Minimal levator hiatus (MLH) and levator ani deficiency (LAD) score according to Pelvic Organ Prolapse Quantification (POP-Q) stage. (A) Y-axis denotes the size of the MLH. The X-axis denotes the stage of prolapse as determined by the POP-Q staging system. (B) Y-axis denotes the score of LAD. The X-axis denotes the stage of prolapse, as determined by the POP-Q staging system.
Table 1.
Patient characteristics and physiological test results
Characteristic Mild prolapse Severe prolapse P-value
No. of patients 32 46
Age (yr) 63.16 ± 10.70 66.96 ± 11.66 0.147
Parity (time) 2.22 ± 1.04 2.74 ± 1.16 0.046
Type of parity 0.006
 Normal spontaneous vaginal delivery 27 (84.4) 46 (100)
 Cesarean section 5 (15.6) 0 (0)
Previous operation history
 Hysterectomy 1 (3.1) 7 (15.2) 0.084
 Tension-free vaginal tape 4 (12.5) 8 (17.4) 0.556
 Urinary incontinence 11 (34.4) 22 (47.8) 0.255
Incontinence score (point)
 CCIS 7.10 ± 5.40 10.63 ± 5.50 0.028
 FIQOL 14.98 ± 4.50 11.23 ± 3.21 0.001
 FISI 18.45 ± 16.45 30.56 ± 19.24 0.024
Constipation score (point)
 Wexner constipation score 8.24 ± 6.66 12.95 ± 5.28 0.022
Anal manometry results
 Maximal resting pressure (mmHg) 57.57 ± 14.98 48.48 ± 13.52 0.012
 Maximal squeezing pressure (mmHg) 112.33 ± 49.42 102.43 ± 55.05 0.431
Electromyography 0.342
 Normal 15 (46.9) 18 (39.1)
 Equivocal contraction 15 (46.9) 20 (43.5)
 Paradoxical contraction 2 (6.3) 8 (17.4)
Pudendal nerve terminal motor latency 0.402
 Normal 22 (68.8) 28 (60.9)
 Unilateral latency 5 (15.6) 13 (28.3)
 Bilateral latency 5 (15.6) 5 (10.9)

Values are presented as number only, mean±standard deviation, or number (%).

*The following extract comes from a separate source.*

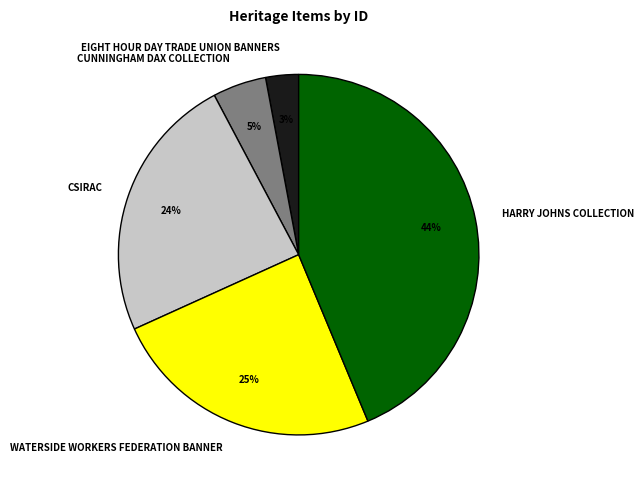

Does CUNNINGHAM DAX COLLECTION represent more than half of the total?

No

CCIS, Cleveland Clinic Incontinence Score; FIQOL, Fecal Incontinence Quality of Life; FISI, Fecal Incontinence Severity Index.

Table 2.
Three-dimensional pelvic floor ultrasound results
Variable Mild prolapse (n=32) Severe prolapse (n=46) P-value
LAD score (point) 8.19 ± 2.92 13.33 ± 2.49 < 0.001
LAD < 0.001
 Mild deficiency 10 (31.3) 0 (0)
 Moderate deficiency 20 (62.5) 17 (37.0)
 Severe deficiency 2 (6.3) 29 (63.0)
LAM avulsion 3 (9.4) 21 (45.7) < 0.001
MLH (cm2) 14.95 ± 2.60 17.91 ± 2.74 < 0.001
Pelvic floor disorders
 Rectocele 20 (62.5) 33 (71.7) 0.390
 Enterocele 0 (0.0) 3 (6.5) 0.265
 Cystocele 2 (6.3) 9 (19.6) 0.097
 Internal intussusception 21 (65.6) 29 (63.0) 0.815
 Anismus 10 (31.3) 10 (21.7) 0.344

Values are presented as mean±standard deviation or number (%).

LAD, levator ani deficiency; LAM, levator ani muscle; MLH, minimal levator hiatus.